> Problem to work on: Repeat the data. Keep each line identical.

BEGIN

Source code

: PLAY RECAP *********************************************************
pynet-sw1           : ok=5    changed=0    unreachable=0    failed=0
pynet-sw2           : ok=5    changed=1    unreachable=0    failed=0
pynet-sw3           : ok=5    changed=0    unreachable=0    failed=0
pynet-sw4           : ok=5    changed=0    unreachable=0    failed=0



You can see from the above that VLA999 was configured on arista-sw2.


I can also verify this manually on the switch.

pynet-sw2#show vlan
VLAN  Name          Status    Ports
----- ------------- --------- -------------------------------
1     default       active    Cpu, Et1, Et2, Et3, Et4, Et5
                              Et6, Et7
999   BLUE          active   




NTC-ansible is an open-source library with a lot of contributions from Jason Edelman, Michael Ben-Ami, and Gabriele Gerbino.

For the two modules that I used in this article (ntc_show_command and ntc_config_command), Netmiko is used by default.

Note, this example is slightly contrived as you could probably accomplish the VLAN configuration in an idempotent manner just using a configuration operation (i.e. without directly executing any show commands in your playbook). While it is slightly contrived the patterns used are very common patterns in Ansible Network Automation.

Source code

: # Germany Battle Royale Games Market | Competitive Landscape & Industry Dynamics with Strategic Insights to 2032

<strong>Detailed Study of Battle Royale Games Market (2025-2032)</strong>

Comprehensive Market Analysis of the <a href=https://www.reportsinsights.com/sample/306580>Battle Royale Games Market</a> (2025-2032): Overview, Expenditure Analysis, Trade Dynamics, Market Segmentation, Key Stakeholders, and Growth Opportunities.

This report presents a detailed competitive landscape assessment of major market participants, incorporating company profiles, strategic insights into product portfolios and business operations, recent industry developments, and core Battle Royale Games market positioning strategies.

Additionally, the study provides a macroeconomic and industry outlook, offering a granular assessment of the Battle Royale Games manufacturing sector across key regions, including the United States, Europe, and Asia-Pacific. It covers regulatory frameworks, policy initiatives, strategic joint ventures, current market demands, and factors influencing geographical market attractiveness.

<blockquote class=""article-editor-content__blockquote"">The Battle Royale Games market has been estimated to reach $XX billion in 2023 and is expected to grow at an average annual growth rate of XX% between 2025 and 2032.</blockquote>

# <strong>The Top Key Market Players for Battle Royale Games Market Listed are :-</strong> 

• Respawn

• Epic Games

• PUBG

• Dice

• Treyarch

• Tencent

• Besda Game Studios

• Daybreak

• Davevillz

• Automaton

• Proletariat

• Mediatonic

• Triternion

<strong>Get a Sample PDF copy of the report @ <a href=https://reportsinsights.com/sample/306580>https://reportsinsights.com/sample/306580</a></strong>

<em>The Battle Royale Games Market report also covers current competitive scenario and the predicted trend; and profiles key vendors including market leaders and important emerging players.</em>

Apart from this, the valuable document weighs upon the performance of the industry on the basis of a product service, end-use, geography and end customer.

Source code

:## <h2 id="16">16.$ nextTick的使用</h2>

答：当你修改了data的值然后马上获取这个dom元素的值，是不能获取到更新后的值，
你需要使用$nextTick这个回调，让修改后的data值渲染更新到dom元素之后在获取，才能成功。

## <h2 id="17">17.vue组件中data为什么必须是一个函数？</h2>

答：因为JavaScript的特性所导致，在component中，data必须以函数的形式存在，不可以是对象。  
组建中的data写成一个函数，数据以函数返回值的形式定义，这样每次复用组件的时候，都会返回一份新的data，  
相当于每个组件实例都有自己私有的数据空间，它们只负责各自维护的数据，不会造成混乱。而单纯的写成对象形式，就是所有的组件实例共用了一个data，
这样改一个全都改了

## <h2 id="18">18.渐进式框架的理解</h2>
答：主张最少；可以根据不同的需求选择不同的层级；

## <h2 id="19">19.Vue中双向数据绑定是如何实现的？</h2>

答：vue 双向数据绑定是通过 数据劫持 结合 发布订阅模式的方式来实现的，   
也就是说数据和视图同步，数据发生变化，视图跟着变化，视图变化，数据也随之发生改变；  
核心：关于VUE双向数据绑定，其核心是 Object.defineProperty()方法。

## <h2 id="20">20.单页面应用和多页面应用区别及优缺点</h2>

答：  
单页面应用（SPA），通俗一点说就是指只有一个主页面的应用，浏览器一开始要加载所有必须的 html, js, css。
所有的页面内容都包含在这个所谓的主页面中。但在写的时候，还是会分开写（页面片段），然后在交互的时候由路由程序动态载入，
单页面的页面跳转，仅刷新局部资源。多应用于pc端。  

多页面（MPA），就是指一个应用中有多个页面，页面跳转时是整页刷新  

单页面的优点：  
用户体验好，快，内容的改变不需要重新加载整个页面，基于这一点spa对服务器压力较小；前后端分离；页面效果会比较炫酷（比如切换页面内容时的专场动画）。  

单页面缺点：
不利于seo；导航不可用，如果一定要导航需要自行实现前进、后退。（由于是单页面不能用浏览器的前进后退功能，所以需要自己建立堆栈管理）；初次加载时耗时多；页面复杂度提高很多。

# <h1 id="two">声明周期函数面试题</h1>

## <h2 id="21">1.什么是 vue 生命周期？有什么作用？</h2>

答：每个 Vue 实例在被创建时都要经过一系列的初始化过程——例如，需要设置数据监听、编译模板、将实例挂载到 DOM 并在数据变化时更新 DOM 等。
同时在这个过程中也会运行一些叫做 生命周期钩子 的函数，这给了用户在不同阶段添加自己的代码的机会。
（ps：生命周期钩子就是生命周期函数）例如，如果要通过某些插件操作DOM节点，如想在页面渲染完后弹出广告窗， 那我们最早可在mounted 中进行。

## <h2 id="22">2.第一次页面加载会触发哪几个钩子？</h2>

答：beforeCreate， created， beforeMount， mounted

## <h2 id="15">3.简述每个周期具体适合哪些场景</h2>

END

> Task answer:
Source code

: PLAY RECAP *********************************************************
pynet-sw1           : ok=5    changed=0    unreachable=0    failed=0
pynet-sw2           : ok=5    changed=1    unreachable=0    failed=0
pynet-sw3           : ok=5    changed=0    unreachable=0    failed=0
pynet-sw4           : ok=5    changed=0    unreachable=0    failed=0



You can see from the above that VLA999 was configured on arista-sw2.


I can also verify this manually on the switch.

pynet-sw2#show vlan
VLAN  Name          Status    Ports
----- ------------- --------- -------------------------------
1     default       active    Cpu, Et1, Et2, Et3, Et4, Et5
                              Et6, Et7
999   BLUE          active   




NTC-ansible is an open-source library with a lot of contributions from Jason Edelman, Michael Ben-Ami, and Gabriele Gerbino.

For the two modules that I used in this article (ntc_show_command and ntc_config_command), Netmiko is used by default.

Note, this example is slightly contrived as you could probably accomplish the VLAN configuration in an idempotent manner just using a configuration operation (i.e. without directly executing any show commands in your playbook). While it is slightly contrived the patterns used are very common patterns in Ansible Network Automation.

Source code

: # Germany Battle Royale Games Market | Competitive Landscape & Industry Dynamics with Strategic Insights to 2032

<strong>Detailed Study of Battle Royale Games Market (2025-2032)</strong>

Comprehensive Market Analysis of the <a href=https://www.reportsinsights.com/sample/306580>Battle Royale Games Market</a> (2025-2032): Overview, Expenditure Analysis, Trade Dynamics, Market Segmentation, Key Stakeholders, and Growth Opportunities.

This report presents a detailed competitive landscape assessment of major market participants, incorporating company profiles, strategic insights into product portfolios and business operations, recent industry developments, and core Battle Royale Games market positioning strategies.

Additionally, the study provides a macroeconomic and industry outlook, offering a granular assessment of the Battle Royale Games manufacturing sector across key regions, including the United States, Europe, and Asia-Pacific. It covers regulatory frameworks, policy initiatives, strategic joint ventures, current market demands, and factors influencing geographical market attractiveness.

<blockquote class=""article-editor-content__blockquote"">The Battle Royale Games market has been estimated to reach $XX billion in 2023 and is expected to grow at an average annual growth rate of XX% between 2025 and 2032.</blockquote>

# <strong>The Top Key Market Players for Battle Royale Games Market Listed are :-</strong> 

• Respawn

• Epic Games

• PUBG

• Dice

• Treyarch

• Tencent

• Besda Game Studios

• Daybreak

• Davevillz

• Automaton

• Proletariat

• Mediatonic

• Triternion

<strong>Get a Sample PDF copy of the report @ <a href=https://reportsinsights.com/sample/306580>https://reportsinsights.com/sample/306580</a></strong>

<em>The Battle Royale Games Market report also covers current competitive scenario and the predicted trend; and profiles key vendors including market leaders and important emerging players.</em>

Apart from this, the valuable document weighs upon the performance of the industry on the basis of a product service, end-use, geography and end customer.

Source code

:## <h2 id="16">16.$ nextTick的使用</h2>

答：当你修改了data的值然后马上获取这个dom元素的值，是不能获取到更新后的值，
你需要使用$nextTick这个回调，让修改后的data值渲染更新到dom元素之后在获取，才能成功。

## <h2 id="17">17.vue组件中data为什么必须是一个函数？</h2>

答：因为JavaScript的特性所导致，在component中，data必须以函数的形式存在，不可以是对象。  
组建中的data写成一个函数，数据以函数返回值的形式定义，这样每次复用组件的时候，都会返回一份新的data，  
相当于每个组件实例都有自己私有的数据空间，它们只负责各自维护的数据，不会造成混乱。而单纯的写成对象形式，就是所有的组件实例共用了一个data，
这样改一个全都改了

## <h2 id="18">18.渐进式框架的理解</h2>
答：主张最少；可以根据不同的需求选择不同的层级；

## <h2 id="19">19.Vue中双向数据绑定是如何实现的？</h2>

答：vue 双向数据绑定是通过 数据劫持 结合 发布订阅模式的方式来实现的，   
也就是说数据和视图同步，数据发生变化，视图跟着变化，视图变化，数据也随之发生改变；  
核心：关于VUE双向数据绑定，其核心是 Object.defineProperty()方法。

## <h2 id="20">20.单页面应用和多页面应用区别及优缺点</h2>

答：  
单页面应用（SPA），通俗一点说就是指只有一个主页面的应用，浏览器一开始要加载所有必须的 html, js, css。
所有的页面内容都包含在这个所谓的主页面中。但在写的时候，还是会分开写（页面片段），然后在交互的时候由路由程序动态载入，
单页面的页面跳转，仅刷新局部资源。多应用于pc端。  

多页面（MPA），就是指一个应用中有多个页面，页面跳转时是整页刷新  

单页面的优点：  
用户体验好，快，内容的改变不需要重新加载整个页面，基于这一点spa对服务器压力较小；前后端分离；页面效果会比较炫酷（比如切换页面内容时的专场动画）。  

单页面缺点：
不利于seo；导航不可用，如果一定要导航需要自行实现前进、后退。（由于是单页面不能用浏览器的前进后退功能，所以需要自己建立堆栈管理）；初次加载时耗时多；页面复杂度提高很多。

# <h1 id="two">声明周期函数面试题</h1>

## <h2 id="21">1.什么是 vue 生命周期？有什么作用？</h2>

答：每个 Vue 实例在被创建时都要经过一系列的初始化过程——例如，需要设置数据监听、编译模板、将实例挂载到 DOM 并在数据变化时更新 DOM 等。
同时在这个过程中也会运行一些叫做 生命周期钩子 的函数，这给了用户在不同阶段添加自己的代码的机会。
（ps：生命周期钩子就是生命周期函数）例如，如果要通过某些插件操作DOM节点，如想在页面渲染完后弹出广告窗， 那我们最早可在mounted 中进行。

## <h2 id="22">2.第一次页面加载会触发哪几个钩子？</h2>

答：beforeCreate， created， beforeMount， mounted

## <h2 id="15">3.简述每个周期具体适合哪些场景</h2>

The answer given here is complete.